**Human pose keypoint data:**
- Opening Delimiter -

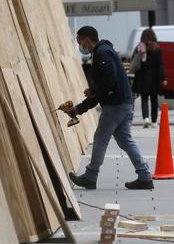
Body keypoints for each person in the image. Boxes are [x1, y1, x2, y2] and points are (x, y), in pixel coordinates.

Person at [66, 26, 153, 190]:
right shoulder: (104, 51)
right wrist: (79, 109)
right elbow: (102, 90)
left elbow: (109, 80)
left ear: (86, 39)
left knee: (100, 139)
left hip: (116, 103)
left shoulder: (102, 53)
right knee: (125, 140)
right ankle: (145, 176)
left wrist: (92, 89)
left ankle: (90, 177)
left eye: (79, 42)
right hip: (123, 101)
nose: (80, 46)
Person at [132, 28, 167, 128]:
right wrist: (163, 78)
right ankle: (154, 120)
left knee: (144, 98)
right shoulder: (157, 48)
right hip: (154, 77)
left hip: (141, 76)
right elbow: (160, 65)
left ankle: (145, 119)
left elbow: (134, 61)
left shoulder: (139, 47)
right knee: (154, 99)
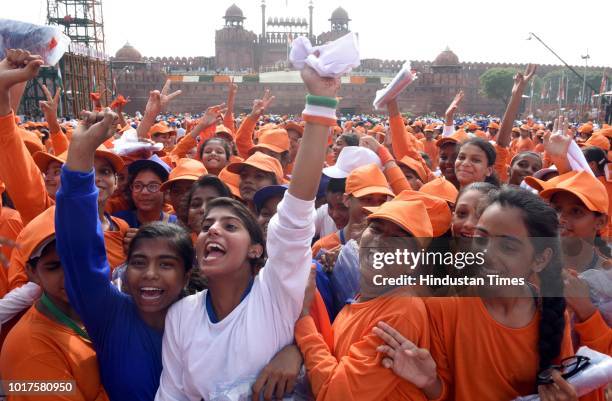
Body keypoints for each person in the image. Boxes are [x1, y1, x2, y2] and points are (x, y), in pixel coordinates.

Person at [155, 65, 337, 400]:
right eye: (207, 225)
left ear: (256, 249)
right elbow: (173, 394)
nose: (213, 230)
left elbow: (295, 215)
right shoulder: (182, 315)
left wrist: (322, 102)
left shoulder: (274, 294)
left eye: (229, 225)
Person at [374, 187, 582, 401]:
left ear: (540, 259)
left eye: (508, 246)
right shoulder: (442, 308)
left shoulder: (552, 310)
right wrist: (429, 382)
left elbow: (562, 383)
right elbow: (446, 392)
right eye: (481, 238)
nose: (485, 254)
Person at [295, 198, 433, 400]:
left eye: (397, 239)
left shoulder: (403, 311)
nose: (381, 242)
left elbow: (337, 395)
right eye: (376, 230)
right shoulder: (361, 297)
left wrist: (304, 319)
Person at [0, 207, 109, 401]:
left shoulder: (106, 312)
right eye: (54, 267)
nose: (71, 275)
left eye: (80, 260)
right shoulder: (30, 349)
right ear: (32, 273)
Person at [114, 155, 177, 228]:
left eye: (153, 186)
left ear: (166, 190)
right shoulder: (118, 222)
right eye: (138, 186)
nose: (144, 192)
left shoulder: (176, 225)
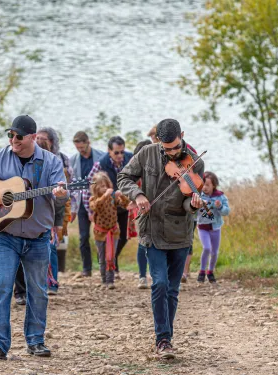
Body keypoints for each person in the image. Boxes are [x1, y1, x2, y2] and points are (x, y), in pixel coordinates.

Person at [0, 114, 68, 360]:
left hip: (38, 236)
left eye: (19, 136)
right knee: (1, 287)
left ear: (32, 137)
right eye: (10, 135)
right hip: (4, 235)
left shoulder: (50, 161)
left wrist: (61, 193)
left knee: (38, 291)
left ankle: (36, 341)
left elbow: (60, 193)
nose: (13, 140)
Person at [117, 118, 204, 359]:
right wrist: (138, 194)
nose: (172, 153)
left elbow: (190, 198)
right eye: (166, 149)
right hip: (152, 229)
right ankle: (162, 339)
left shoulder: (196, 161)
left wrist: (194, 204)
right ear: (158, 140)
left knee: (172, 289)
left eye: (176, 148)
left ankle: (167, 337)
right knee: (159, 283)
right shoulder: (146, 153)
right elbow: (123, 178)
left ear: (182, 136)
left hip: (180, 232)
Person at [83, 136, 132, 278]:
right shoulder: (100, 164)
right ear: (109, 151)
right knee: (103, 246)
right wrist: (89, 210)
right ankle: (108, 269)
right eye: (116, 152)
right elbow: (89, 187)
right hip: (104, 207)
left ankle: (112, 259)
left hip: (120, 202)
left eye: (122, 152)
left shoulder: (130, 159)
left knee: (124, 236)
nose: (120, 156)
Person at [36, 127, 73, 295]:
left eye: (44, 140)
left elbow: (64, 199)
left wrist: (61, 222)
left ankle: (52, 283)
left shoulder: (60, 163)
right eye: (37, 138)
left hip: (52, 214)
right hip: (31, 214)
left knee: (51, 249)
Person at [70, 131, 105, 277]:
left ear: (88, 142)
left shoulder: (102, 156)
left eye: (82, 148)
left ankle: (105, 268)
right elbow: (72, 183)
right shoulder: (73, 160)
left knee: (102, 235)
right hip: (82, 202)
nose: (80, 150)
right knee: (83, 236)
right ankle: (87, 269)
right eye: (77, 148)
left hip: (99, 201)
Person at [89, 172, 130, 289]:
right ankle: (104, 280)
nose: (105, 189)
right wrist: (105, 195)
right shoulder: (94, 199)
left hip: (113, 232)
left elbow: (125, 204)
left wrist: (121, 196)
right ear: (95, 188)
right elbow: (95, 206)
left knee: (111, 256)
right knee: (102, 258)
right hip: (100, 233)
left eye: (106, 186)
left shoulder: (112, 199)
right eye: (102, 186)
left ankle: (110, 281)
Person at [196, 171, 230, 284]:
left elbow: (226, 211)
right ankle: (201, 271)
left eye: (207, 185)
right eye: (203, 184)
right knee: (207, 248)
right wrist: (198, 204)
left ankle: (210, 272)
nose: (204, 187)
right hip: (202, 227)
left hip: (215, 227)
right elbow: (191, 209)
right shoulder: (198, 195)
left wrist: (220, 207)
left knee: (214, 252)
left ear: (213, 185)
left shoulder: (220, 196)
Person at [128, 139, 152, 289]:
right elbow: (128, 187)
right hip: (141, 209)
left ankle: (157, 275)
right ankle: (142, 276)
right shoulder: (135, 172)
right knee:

- Closing Delimiter -

**Brief:**
Copy out exactly the lines above beginning with the line that contains "left elbow: (295, 215)" and finishing with the line that contains "left eye: (176, 148)", including both; leave the pictures out.

**Solution to this exercise:**
left elbow: (295, 215)
right shoulder: (182, 315)
left wrist: (322, 102)
left shoulder: (274, 294)
left eye: (229, 225)
Person at [374, 187, 582, 401]:
left ear: (540, 259)
left eye: (508, 246)
right shoulder: (442, 308)
left shoulder: (552, 310)
right wrist: (429, 382)
left elbow: (562, 383)
right elbow: (446, 392)
right eye: (481, 238)
nose: (485, 254)
Person at [295, 198, 433, 400]:
left eye: (397, 239)
left shoulder: (403, 311)
nose: (381, 242)
left elbow: (337, 395)
right eye: (376, 230)
right shoulder: (361, 297)
left wrist: (304, 319)
Person at [0, 207, 109, 401]:
left shoulder: (106, 312)
right eye: (54, 267)
nose: (71, 275)
left eye: (80, 260)
right shoulder: (30, 349)
right ear: (32, 273)
Person at [114, 155, 177, 228]:
left eye: (153, 186)
left ear: (166, 190)
right shoulder: (118, 222)
right eye: (138, 186)
nose: (144, 192)
left shoulder: (176, 225)
Body keypoints for each person in the image. Boxes are [x1, y1, x2, y2] and points are (x, y), in pixel coordinates.

Person at [0, 114, 68, 360]:
left hip: (38, 236)
left eye: (19, 136)
right knee: (1, 287)
left ear: (32, 137)
right eye: (10, 135)
right hip: (4, 235)
left shoulder: (50, 161)
left wrist: (61, 193)
left knee: (38, 291)
left ankle: (36, 341)
left elbow: (60, 193)
nose: (13, 140)
Person at [117, 118, 204, 359]:
right wrist: (138, 194)
nose: (172, 153)
left elbow: (190, 198)
right eye: (166, 149)
right hip: (152, 229)
right ankle: (162, 339)
left shoulder: (196, 161)
left wrist: (194, 204)
right ear: (158, 140)
left knee: (172, 289)
left eye: (176, 148)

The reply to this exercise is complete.